The government is borrowing more than usual this year in order to fund healthcare, social
protection, and other essential programs while our revenues are down. And they are advances
that we, or even our children and their children, will have to pay for in some way in the future.
The Duterte administration’s policy is to be careful not to borrow beyond sustainable levels, lest
we fall into a vicious cycle of accumulating unmanageable debt, which might drastically increase
our financing costs, and plunge us deeper into debt. Hence, it is imperative that we limit state
spending to a manageable and sustainable level.
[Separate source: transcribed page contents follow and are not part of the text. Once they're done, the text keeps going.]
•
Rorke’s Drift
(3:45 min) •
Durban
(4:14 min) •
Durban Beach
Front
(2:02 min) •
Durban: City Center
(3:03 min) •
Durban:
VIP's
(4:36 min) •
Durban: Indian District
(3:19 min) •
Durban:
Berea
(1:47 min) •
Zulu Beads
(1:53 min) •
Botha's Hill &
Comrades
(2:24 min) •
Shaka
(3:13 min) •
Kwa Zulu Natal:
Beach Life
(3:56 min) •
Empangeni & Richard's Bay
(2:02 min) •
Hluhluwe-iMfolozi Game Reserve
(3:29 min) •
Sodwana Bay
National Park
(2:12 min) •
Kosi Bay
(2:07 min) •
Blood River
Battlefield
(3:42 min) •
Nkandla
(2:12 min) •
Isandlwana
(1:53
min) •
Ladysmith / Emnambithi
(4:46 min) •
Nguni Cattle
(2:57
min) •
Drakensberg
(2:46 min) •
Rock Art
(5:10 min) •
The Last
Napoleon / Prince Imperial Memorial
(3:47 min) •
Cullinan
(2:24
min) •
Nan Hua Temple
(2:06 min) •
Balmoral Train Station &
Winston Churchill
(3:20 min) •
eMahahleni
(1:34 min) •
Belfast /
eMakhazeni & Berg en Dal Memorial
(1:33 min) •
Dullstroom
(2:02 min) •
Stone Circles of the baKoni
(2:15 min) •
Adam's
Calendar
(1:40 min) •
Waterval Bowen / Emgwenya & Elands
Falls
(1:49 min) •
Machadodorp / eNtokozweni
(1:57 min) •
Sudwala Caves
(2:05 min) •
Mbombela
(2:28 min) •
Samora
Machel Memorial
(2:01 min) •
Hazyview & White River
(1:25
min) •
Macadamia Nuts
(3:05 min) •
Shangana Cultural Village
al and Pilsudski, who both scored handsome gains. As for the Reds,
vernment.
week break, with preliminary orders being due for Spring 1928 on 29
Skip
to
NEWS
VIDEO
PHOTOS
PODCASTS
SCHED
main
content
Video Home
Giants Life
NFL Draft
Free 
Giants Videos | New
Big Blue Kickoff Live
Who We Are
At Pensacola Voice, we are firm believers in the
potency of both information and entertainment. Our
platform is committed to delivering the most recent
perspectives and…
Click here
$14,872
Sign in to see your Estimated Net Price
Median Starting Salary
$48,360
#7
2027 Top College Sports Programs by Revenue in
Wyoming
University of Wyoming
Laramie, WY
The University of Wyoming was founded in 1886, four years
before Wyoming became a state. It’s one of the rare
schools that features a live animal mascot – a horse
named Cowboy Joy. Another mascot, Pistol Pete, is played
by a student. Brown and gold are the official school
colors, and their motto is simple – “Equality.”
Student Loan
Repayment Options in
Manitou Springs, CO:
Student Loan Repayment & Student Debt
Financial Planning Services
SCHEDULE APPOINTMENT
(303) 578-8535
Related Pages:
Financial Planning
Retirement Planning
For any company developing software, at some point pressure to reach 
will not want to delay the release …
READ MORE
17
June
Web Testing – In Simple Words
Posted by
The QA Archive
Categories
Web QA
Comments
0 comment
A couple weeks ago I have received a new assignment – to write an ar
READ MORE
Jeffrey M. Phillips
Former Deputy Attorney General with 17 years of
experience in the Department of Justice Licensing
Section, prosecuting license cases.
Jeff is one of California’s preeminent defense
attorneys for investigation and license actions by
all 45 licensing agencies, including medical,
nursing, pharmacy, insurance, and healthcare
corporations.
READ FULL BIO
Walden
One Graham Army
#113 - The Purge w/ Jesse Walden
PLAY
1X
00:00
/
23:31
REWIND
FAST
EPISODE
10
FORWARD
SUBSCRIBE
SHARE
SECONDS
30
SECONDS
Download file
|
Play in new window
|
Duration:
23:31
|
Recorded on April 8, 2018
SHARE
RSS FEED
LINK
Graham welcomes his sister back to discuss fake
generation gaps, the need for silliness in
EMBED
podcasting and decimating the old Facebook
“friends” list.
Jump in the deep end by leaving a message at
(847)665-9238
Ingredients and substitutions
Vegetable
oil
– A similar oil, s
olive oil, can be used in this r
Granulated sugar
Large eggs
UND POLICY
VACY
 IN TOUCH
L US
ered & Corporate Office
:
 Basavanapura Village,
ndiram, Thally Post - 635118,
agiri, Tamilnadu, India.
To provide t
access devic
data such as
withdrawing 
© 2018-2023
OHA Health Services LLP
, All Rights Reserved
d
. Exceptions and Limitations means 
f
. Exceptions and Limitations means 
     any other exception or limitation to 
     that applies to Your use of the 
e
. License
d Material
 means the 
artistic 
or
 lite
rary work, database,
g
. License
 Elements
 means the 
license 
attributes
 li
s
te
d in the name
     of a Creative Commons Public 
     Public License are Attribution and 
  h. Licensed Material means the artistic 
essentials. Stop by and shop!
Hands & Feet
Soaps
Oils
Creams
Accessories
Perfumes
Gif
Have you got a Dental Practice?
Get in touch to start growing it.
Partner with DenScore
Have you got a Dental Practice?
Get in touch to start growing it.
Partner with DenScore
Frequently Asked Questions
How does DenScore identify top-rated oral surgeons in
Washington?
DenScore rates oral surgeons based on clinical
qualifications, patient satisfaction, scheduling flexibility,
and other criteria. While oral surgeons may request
But the government has had to increase spending to implement its Four-Pillar
Socioeconomic Strategy against Covid-19 even as strict mobility restrictions that national and
local governments imposed since March to suppress the coronavirus’ spread had curtailed
economic activity and led to a sizable drop in the state's revenue intake. The government’s Four-
Pillar Socioeconomic Strategy against Covid-19 is made up of emergency support for vulnerable
groups and individuals; marshalling of resources to fight Covid-19; fiscal and monetary actions
to finance emergency initiatives and keep the economy afloat; and an economic recovery
program focused on getting businesses back on their feet to sustain and create jobs. 

COVID-19 response is a ‘continuing saga’ and the government really needs to be


prepared particularly on the matter of providing the necessary funding support to all of the
activities in response to the pandemic.